ASSIGNED TASK: In the entries that follow, find the line containing "Đây là lý do"; from there, copy every line exactly through the line containing "Σύγκριση εκδόσεων".

(Saved entries)
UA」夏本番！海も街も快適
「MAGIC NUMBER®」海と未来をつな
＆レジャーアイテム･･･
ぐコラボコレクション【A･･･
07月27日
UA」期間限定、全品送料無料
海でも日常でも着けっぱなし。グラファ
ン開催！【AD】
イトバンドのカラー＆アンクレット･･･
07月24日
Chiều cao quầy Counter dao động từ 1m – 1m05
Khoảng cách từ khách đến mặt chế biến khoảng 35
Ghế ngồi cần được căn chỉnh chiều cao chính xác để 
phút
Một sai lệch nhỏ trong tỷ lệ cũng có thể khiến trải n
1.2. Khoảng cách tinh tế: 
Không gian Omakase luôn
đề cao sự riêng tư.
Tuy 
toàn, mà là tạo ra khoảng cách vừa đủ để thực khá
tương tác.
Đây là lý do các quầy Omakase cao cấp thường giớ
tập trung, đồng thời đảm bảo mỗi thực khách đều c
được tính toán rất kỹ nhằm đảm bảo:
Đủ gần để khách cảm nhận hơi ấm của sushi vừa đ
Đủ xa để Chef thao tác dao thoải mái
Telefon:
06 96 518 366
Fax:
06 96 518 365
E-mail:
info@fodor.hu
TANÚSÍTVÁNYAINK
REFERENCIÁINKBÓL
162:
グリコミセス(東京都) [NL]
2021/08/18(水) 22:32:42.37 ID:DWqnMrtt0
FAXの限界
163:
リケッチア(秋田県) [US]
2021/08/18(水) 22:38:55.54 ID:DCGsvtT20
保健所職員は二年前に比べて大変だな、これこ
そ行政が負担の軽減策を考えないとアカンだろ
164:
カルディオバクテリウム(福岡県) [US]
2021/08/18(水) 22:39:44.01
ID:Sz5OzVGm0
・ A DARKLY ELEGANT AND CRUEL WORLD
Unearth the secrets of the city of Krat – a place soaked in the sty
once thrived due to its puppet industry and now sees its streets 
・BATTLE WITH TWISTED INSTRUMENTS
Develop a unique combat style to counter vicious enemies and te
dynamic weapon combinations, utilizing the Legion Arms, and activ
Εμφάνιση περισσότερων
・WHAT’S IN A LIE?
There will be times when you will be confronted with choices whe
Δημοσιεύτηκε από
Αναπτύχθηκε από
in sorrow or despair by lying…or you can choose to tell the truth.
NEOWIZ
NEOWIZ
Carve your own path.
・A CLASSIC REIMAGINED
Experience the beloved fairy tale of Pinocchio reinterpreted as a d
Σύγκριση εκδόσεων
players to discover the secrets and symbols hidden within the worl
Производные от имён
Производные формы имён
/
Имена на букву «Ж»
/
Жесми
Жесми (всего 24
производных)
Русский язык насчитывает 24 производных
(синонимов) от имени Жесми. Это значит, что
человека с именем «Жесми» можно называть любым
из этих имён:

EXERCISE OUTPUT:
Đây là lý do các quầy Omakase cao cấp thường giớ
tập trung, đồng thời đảm bảo mỗi thực khách đều c
được tính toán rất kỹ nhằm đảm bảo:
Đủ gần để khách cảm nhận hơi ấm của sushi vừa đ
Đủ xa để Chef thao tác dao thoải mái
Telefon:
06 96 518 366
Fax:
06 96 518 365
E-mail:
info@fodor.hu
TANÚSÍTVÁNYAINK
REFERENCIÁINKBÓL
162:
グリコミセス(東京都) [NL]
2021/08/18(水) 22:32:42.37 ID:DWqnMrtt0
FAXの限界
163:
リケッチア(秋田県) [US]
2021/08/18(水) 22:38:55.54 ID:DCGsvtT20
保健所職員は二年前に比べて大変だな、これこ
そ行政が負担の軽減策を考えないとアカンだろ
164:
カルディオバクテリウム(福岡県) [US]
2021/08/18(水) 22:39:44.01
ID:Sz5OzVGm0
・ A DARKLY ELEGANT AND CRUEL WORLD
Unearth the secrets of the city of Krat – a place soaked in the sty
once thrived due to its puppet industry and now sees its streets 
・BATTLE WITH TWISTED INSTRUMENTS
Develop a unique combat style to counter vicious enemies and te
dynamic weapon combinations, utilizing the Legion Arms, and activ
Εμφάνιση περισσότερων
・WHAT’S IN A LIE?
There will be times when you will be confronted with choices whe
Δημοσιεύτηκε από
Αναπτύχθηκε από
in sorrow or despair by lying…or you can choose to tell the truth.
NEOWIZ
NEOWIZ
Carve your own path.
・A CLASSIC REIMAGINED
Experience the beloved fairy tale of Pinocchio reinterpreted as a d
Σύγκριση εκδόσεων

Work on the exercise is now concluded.